• Data
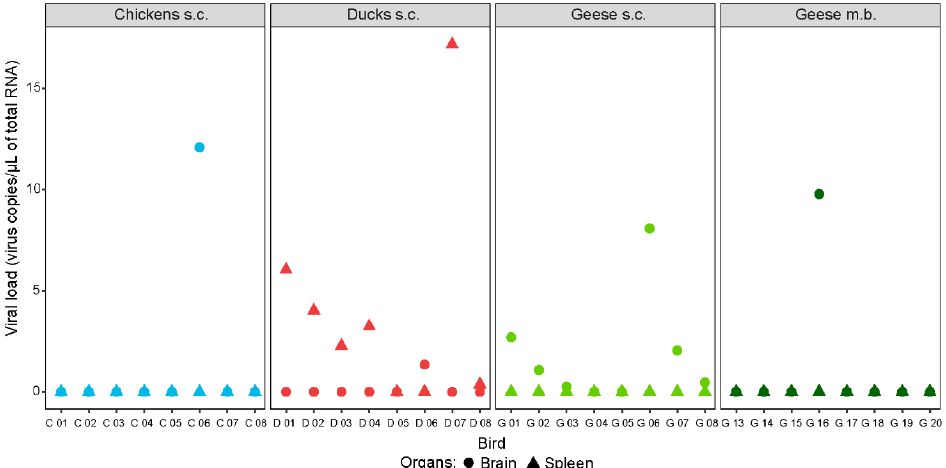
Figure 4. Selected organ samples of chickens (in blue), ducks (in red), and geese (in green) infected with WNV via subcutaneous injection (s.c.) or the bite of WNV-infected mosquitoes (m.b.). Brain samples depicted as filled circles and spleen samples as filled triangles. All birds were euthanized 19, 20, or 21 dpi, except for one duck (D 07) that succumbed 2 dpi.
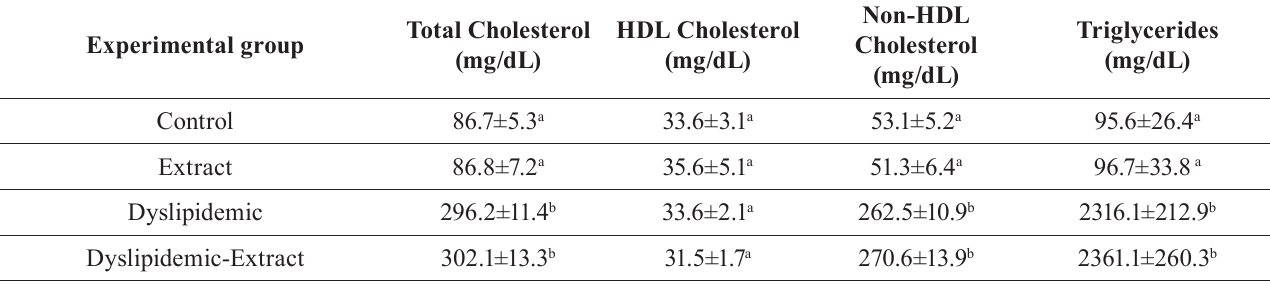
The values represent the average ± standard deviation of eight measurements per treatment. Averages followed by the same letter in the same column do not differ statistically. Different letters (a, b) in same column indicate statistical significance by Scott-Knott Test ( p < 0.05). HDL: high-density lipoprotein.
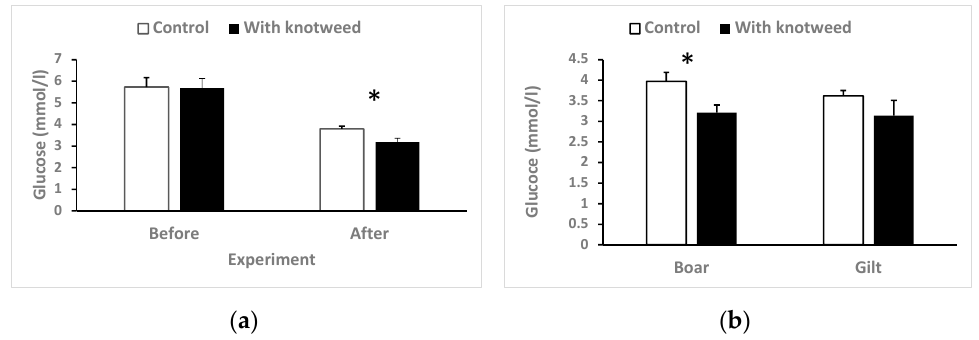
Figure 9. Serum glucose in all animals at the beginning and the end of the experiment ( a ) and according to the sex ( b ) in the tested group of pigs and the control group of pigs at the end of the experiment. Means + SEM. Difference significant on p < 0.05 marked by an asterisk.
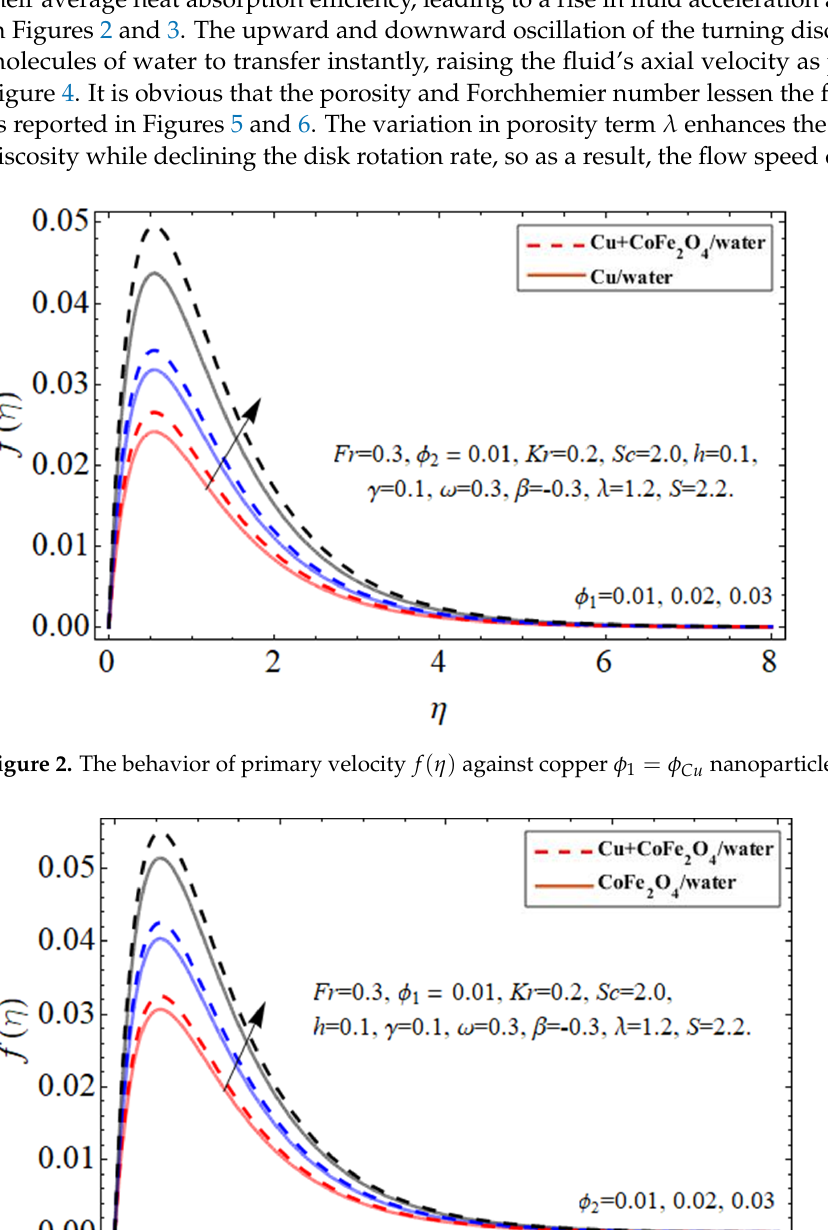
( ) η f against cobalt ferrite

• Exercise aim
The task calls for repeating each line above exactly while excluding the pictures.

• Output of the task
Figure 4. Selected organ samples of chickens (in blue), ducks (in red), and geese (in green) infected with WNV via subcutaneous injection (s.c.) or the bite of WNV-infected mosquitoes (m.b.). Brain samples depicted as filled circles and spleen samples as filled triangles. All birds were euthanized 19, 20, or 21 dpi, except for one duck (D 07) that succumbed 2 dpi.
The values represent the average ± standard deviation of eight measurements per treatment. Averages followed by the same letter in the same column do not differ statistically. Different letters (a, b) in same column indicate statistical significance by Scott-Knott Test ( p < 0.05). HDL: high-density lipoprotein.
Figure 9. Serum glucose in all animals at the beginning and the end of the experiment ( a ) and according to the sex ( b ) in the tested group of pigs and the control group of pigs at the end of the experiment. Means + SEM. Difference significant on p < 0.05 marked by an asterisk.
( ) η f against cobalt ferrite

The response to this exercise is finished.